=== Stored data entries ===
______

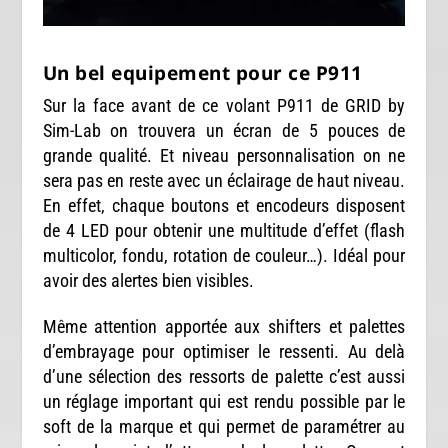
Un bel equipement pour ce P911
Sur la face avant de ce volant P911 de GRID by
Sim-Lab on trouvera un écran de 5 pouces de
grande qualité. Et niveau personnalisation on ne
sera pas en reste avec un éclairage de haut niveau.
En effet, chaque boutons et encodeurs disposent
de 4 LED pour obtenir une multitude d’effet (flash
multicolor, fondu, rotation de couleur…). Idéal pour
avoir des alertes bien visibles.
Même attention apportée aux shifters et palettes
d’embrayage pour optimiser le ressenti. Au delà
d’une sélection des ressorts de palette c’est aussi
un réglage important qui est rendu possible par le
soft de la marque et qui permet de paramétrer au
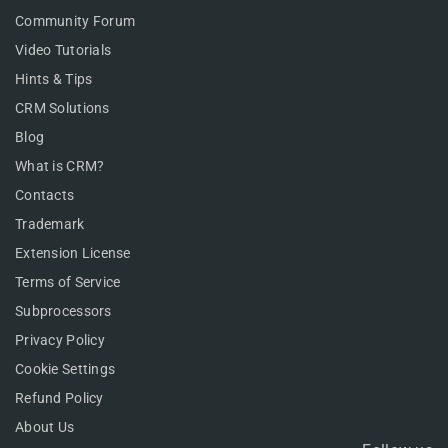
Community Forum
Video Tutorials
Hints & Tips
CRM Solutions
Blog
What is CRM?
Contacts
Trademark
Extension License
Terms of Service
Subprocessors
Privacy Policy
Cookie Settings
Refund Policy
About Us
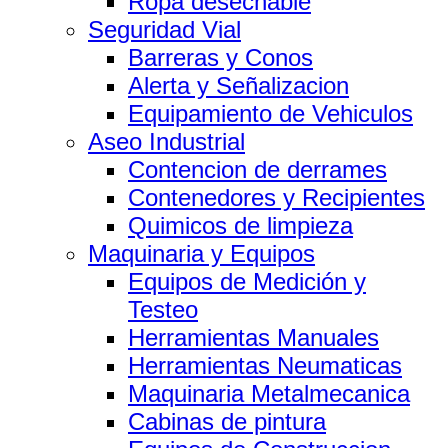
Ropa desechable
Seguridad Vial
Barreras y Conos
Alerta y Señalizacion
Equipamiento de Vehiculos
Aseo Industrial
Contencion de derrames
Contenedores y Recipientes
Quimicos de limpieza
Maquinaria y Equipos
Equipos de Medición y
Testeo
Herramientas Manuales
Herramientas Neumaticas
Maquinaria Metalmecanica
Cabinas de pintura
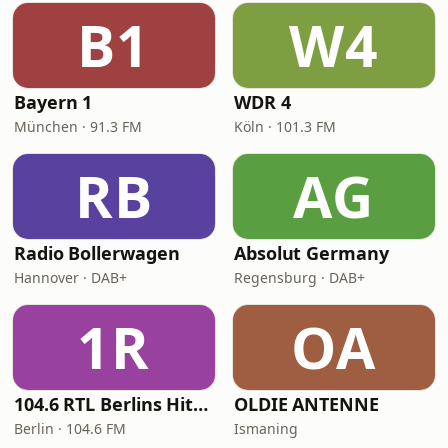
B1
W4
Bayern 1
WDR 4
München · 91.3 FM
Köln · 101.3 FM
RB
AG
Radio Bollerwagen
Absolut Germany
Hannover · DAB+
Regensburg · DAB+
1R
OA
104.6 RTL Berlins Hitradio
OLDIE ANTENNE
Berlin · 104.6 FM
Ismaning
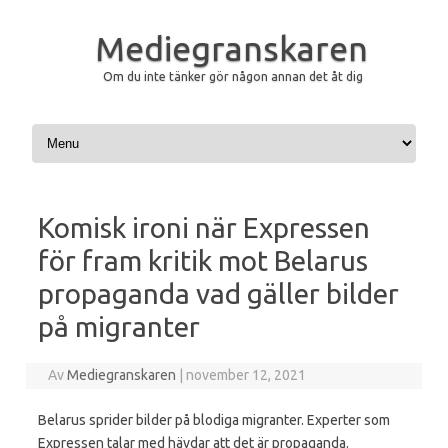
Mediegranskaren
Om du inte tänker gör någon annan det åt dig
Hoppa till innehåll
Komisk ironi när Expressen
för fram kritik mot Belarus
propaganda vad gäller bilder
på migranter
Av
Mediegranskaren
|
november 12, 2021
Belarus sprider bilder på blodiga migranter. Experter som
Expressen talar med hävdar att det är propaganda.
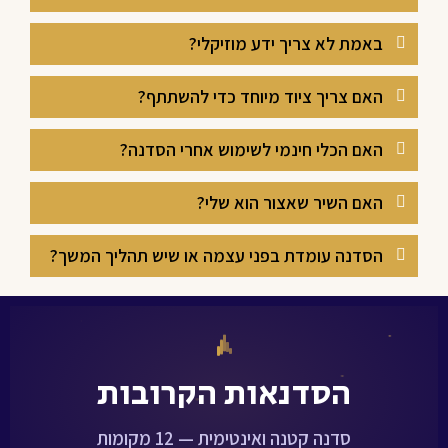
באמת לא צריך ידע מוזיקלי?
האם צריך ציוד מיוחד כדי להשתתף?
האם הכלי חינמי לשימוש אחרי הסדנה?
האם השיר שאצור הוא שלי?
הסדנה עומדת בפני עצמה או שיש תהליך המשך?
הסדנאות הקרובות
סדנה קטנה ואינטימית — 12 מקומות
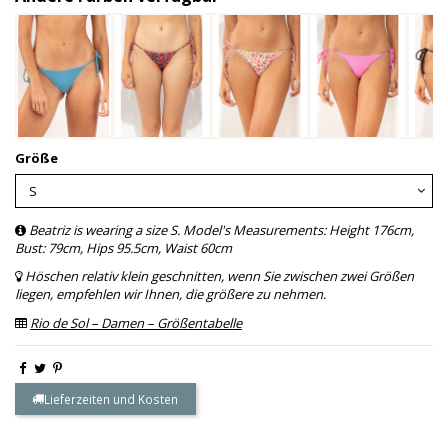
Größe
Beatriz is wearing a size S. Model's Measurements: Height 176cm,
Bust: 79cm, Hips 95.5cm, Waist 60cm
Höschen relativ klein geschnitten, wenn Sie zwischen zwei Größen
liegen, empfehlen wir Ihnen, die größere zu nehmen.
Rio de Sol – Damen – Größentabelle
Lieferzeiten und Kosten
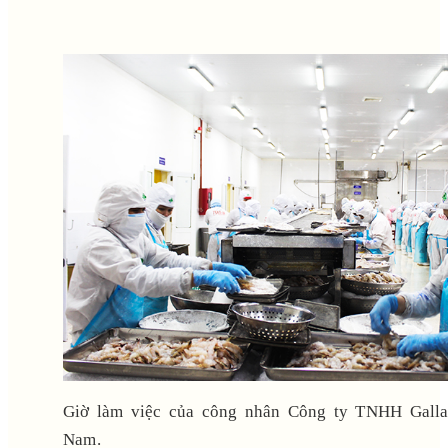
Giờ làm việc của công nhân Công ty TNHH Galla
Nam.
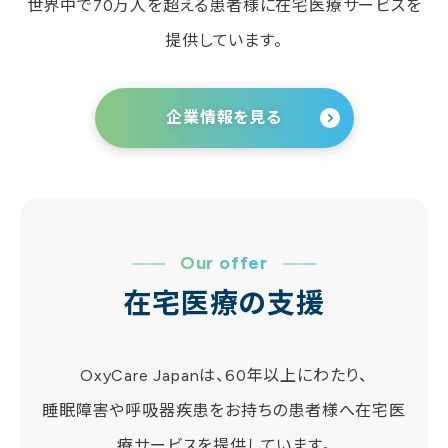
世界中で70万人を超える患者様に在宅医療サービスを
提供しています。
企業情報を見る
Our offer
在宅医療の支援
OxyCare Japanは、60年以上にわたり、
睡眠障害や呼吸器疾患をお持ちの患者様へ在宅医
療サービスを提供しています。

______

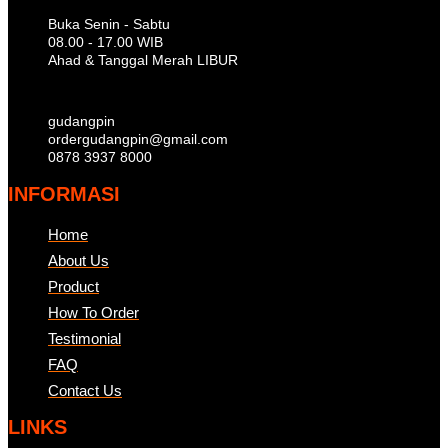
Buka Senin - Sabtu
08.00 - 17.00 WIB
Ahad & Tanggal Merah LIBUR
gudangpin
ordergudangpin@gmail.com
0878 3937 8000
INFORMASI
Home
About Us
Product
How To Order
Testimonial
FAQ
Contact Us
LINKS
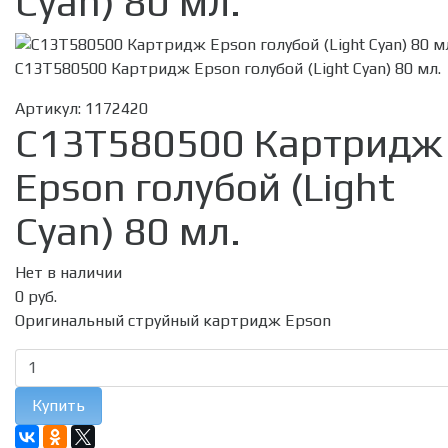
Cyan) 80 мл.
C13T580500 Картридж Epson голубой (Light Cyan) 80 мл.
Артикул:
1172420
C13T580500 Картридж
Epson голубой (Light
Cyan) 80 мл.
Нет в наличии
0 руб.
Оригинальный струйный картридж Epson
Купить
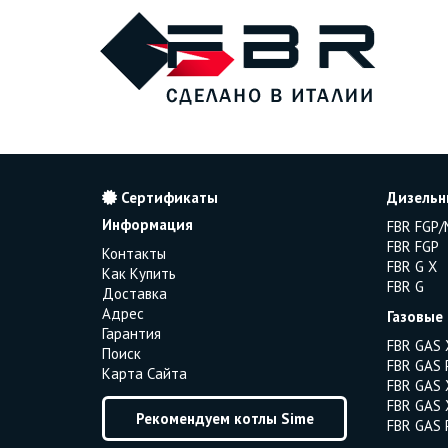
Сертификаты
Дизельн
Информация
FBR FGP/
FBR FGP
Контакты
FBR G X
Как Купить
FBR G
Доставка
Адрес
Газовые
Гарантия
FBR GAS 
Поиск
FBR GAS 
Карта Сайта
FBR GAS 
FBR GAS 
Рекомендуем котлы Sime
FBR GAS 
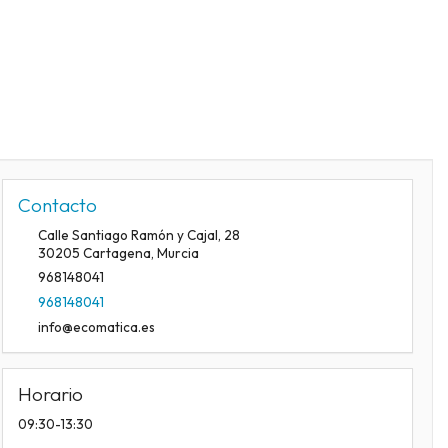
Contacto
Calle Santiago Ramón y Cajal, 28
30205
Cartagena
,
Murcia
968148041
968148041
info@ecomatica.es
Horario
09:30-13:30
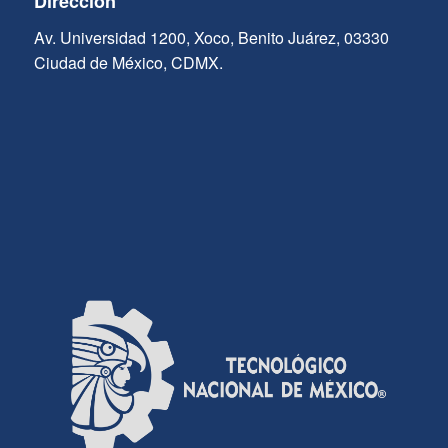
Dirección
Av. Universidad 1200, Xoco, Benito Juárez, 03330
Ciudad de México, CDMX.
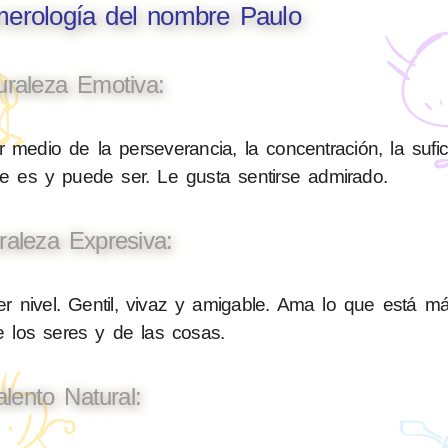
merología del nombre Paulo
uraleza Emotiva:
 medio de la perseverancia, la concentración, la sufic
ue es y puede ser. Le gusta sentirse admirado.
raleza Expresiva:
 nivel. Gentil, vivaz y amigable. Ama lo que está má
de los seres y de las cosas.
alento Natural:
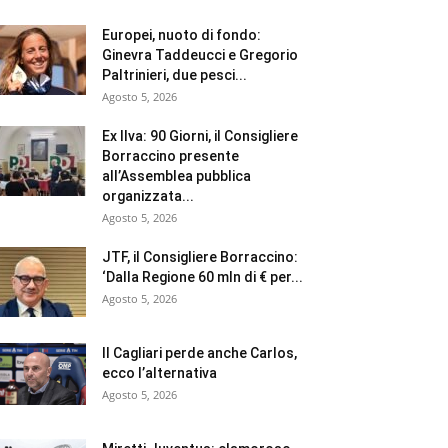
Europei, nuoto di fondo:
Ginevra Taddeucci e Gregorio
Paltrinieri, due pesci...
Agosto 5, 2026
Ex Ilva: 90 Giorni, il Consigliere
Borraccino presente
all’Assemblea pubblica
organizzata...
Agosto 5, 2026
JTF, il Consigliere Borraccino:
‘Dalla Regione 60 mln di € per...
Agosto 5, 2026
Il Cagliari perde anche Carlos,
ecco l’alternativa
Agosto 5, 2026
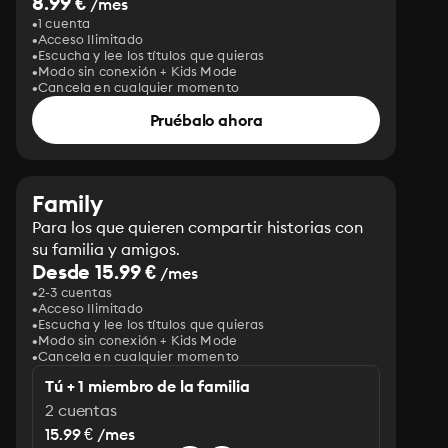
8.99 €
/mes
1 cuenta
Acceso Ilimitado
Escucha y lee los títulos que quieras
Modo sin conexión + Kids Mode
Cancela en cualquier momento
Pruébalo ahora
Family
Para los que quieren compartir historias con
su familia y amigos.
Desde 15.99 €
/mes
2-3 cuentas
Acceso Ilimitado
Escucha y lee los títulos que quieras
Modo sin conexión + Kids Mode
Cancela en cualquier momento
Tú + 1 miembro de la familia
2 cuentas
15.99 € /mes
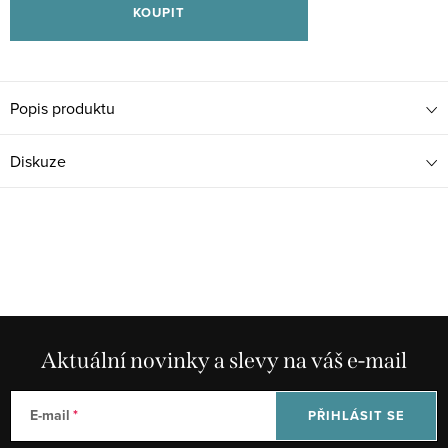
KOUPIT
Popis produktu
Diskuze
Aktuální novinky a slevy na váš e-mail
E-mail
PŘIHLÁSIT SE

______

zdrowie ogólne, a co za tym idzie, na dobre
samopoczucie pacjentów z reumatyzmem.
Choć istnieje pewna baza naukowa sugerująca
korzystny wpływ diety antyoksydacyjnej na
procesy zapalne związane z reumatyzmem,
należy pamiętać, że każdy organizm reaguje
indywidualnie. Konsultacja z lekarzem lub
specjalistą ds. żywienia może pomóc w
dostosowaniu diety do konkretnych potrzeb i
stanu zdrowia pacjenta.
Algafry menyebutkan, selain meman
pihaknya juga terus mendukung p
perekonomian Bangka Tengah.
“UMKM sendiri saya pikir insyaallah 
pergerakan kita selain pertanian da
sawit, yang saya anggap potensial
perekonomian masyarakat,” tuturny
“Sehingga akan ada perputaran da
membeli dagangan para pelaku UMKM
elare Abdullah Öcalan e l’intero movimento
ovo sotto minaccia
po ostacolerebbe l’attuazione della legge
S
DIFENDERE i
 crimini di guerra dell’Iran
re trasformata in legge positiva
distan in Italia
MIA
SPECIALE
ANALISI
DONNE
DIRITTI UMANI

______

=== TO DO ===
Among the records above, determine how many lines contain "Light", then report the number only.

=== SOLVED PROBLEM ===
2